=== Section Start ===
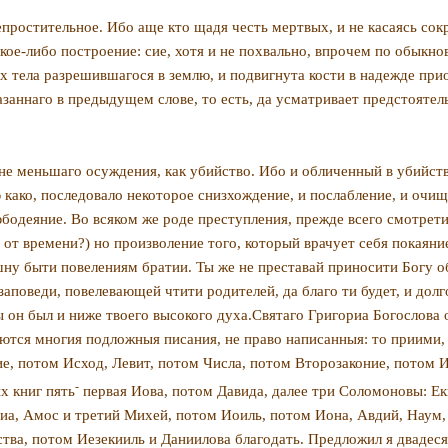
епростительное. Ибо аще кто щадя честь мертвых, и не касаясь сокр
акое-либо построение: сие, хотя и не похвально, впрочем по обыкн
х тела разрешившагося в землю, и подвигнута кости в надежде при
азаннаго в предыдущем слове, то есть, да усматривает предстоятель
е меньшаго осуждения, как убийство. Ибо и обличенный в убийств
ю како, последовало некоторое снизхождение, и послабление, и очи
бодея­ние. Во всяком же роде преступления, прежде всего смотрети
т времени?) но произво­ление того, который врачует себя покаяние
ну быти повелениям братии. Ты же не преставай приносити Богу о
аповеди, повелевающей чтити родителей, да благо ти будет, и долг
ы он был и ни­же твоего высокого духа.Святаго Григориа Богослова 
тся многия подложныя писания, не право написанныя: то приими, 
, потом Исход, Левит, потом Числа, потом Второзако­ние, потом Ии
-
х книг пять
пер­вая Иова, потом Давида, далее три Соломоновы: Ек
сиа, Амос и третий Михей, потом Иоиль, потом Иона, Авдий, Наум,
ства, потом Иезекииль и Даниилова благодать. Предложил я двадеся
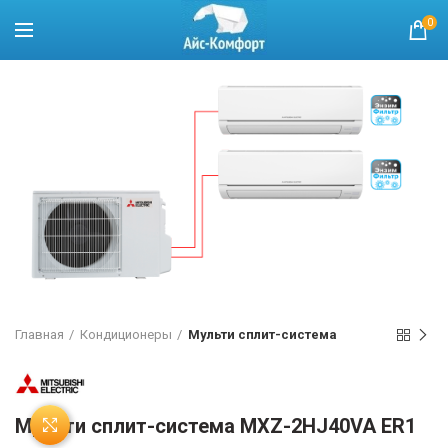
0
Главная
Кондиционеры
Мульти сплит-система
Мульти сплит-система MXZ-2HJ40VA ER1
Нажмите, чтобы увеличить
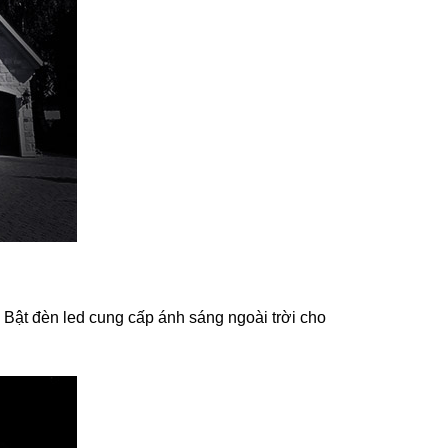
Bật đèn led cung cấp ánh sáng ngoài trời cho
=== Section End ===
Extract all the text read from the records above, line for line and without any change. Leave the pictures out of your answer.

◆ **Task answer**
епростительное. Ибо аще кто щадя честь мертвых, и не касаясь сокр
акое-либо построение: сие, хотя и не похвально, впрочем по обыкн
х тела разрешившагося в землю, и подвигнута кости в надежде при
азаннаго в предыдущем слове, то есть, да усматривает предстоятель
е меньшаго осуждения, как убийство. Ибо и обличенный в убийств
ю како, последовало некоторое снизхождение, и послабление, и очи
бодея­ние. Во всяком же роде преступления, прежде всего смотрети
т времени?) но произво­ление того, который врачует себя покаяние
ну быти повелениям братии. Ты же не преставай приносити Богу о
аповеди, повелевающей чтити родителей, да благо ти будет, и долг
ы он был и ни­же твоего высокого духа.Святаго Григориа Богослова 
тся многия подложныя писания, не право написанныя: то приими, 
, потом Исход, Левит, потом Числа, потом Второзако­ние, потом Ии
-
х книг пять
пер­вая Иова, потом Давида, далее три Соломоновы: Ек
сиа, Амос и третий Михей, потом Иоиль, потом Иона, Авдий, Наум,
ства, потом Иезекииль и Даниилова благодать. Предложил я двадеся
0
Главная
Кондиционеры
Мульти сплит-система
Мульти сплит-система MXZ-2HJ40VA ER1
Нажмите, чтобы увеличить
Bật đèn led cung cấp ánh sáng ngoài trời cho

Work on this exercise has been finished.